Hard new stuff Flashcards
Given ANY linear map A V->W, how do you make a matrix for it?
- Determine bases for both the domain and the codomain.
ex. B = {v1, …, vn} is a basis for the domain
C = {w1, …. , wm} is a basis for the codomain. - For each element in the basis of the domain, determine the vector representation of that element with respect to the codomain ([Avi]c).
Place each of these in the columns in the matrix, and you done!
What is a linear map?
A function from V->W (both are vector spaces) for which:
1. f(v1 + v2) = f(v1) + f(v2)
2. alphaf(v) = f(alphav)
Given a linear map from V -> W, what will the dimensions of the matrix be?
dim W * dim V
What does this mean: [Avi]c
Given A, a linear map V-> W, where
B = {v1,… vn} is a basis for V
and C = {w1, …. wm} is a basis for W,
[Avi]c is the representation of some the output of the map when you plug in vi, some element of the basis, in terms of the elements of the basis of W.
So for instance, if A(v1) = w2 - 2w3…
[Avi]c = (a vector) (0 1 -2 0 … 0)
What does this mean: [A]c,B
the matrix representation of linear map A with respect to codomain basis C and domain basis B
What does this mean? Why is it true?
[Av]c = [A]c,B *[v]B
[v]B is a representation of the input vector in terms of the elements of the domain basis.
[A]c,B : each col of this is a representation of the OUTPUT ASSOCIATED WITH each input basis vector in terms of the basis of the output space.

DATA SHOWN:
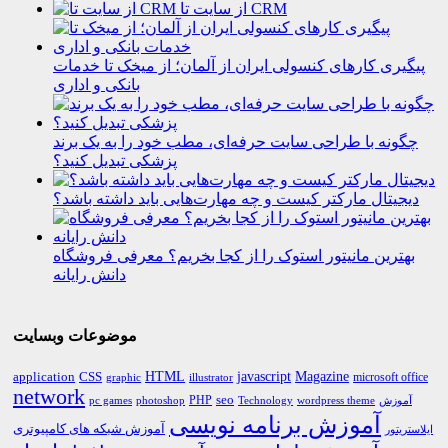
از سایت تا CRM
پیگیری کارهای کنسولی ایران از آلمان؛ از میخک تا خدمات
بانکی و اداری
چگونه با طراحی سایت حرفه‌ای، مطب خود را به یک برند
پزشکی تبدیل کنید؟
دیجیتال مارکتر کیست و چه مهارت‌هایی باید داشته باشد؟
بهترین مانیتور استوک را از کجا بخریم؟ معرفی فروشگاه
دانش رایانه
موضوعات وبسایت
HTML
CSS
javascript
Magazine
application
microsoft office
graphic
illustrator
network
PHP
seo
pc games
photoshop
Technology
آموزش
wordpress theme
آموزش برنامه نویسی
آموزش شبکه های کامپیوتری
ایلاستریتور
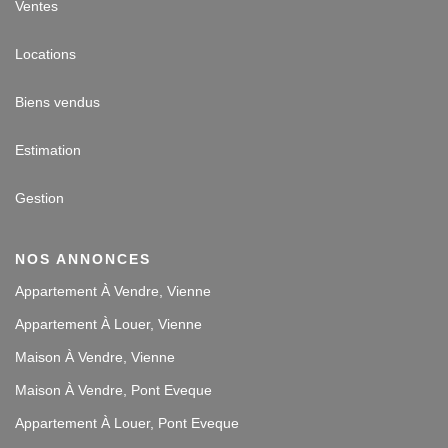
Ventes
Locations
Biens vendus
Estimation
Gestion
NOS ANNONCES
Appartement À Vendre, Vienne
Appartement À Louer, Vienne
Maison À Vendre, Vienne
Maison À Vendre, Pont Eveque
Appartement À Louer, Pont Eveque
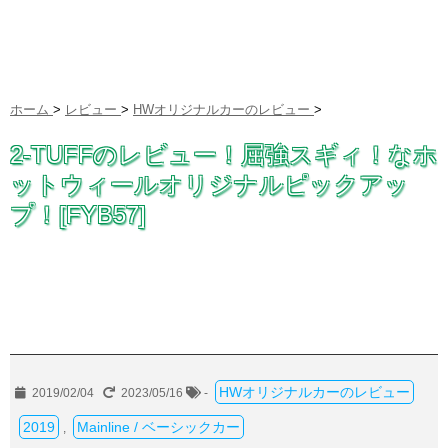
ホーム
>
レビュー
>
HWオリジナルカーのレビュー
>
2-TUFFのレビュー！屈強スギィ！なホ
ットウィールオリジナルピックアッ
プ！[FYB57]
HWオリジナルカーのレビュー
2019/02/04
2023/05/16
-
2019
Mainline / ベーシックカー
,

WHAT TO DO:
[1] Copy out every line of the records, leaving out the picture lines.
[2] Keep writing the flashcards on linear maps and their matrices, picking up right after their last line.
The flashcards on linear maps have no connection to the records.

RESPONSES BY TASK:
[1]
از سایت تا CRM
پیگیری کارهای کنسولی ایران از آلمان؛ از میخک تا خدمات
بانکی و اداری
چگونه با طراحی سایت حرفه‌ای، مطب خود را به یک برند
پزشکی تبدیل کنید؟
دیجیتال مارکتر کیست و چه مهارت‌هایی باید داشته باشد؟
بهترین مانیتور استوک را از کجا بخریم؟ معرفی فروشگاه
دانش رایانه
موضوعات وبسایت
HTML
CSS
javascript
Magazine
application
microsoft office
graphic
illustrator
network
PHP
seo
pc games
photoshop
Technology
آموزش
wordpress theme
آموزش برنامه نویسی
آموزش شبکه های کامپیوتری
ایلاستریتور
Ventes
Locations
Biens vendus
Estimation
Gestion
NOS ANNONCES
Appartement À Vendre, Vienne
Appartement À Louer, Vienne
Maison À Vendre, Vienne
Maison À Vendre, Pont Eveque
Appartement À Louer, Pont Eveque
ホーム
>
レビュー
>
HWオリジナルカーのレビュー
>
2-TUFFのレビュー！屈強スギィ！なホ
ットウィールオリジナルピックアッ
プ！[FYB57]
HWオリジナルカーのレビュー
2019/02/04
2023/05/16
-
2019
Mainline / ベーシックカー
,

[2]
multiplying by [v]B says “Ill take one of this output associated with my first basis vector, one of this output associated with second basis vector, 2 of etc.”
How to determine the grid for laplace expansion
+ in top left, - everywhere else
Laplace expansion
- Pick your favorite row or col.
- The determinant = (sum for all entries){ signentry(determinantOfA with row, col of entry eliminated)}
Rank
Dimension of the image (output space)
Nullity
Dimension of the kernel (inputs that send to zero space)
Rank and Nullity theorem. What is it, and why is it true?
Theorem: the rank and nullity of a matrix sum to the number of columns.
Reason: the nullity is the dimension of the null space. If this is not zero, it will be equal to the number of free variables.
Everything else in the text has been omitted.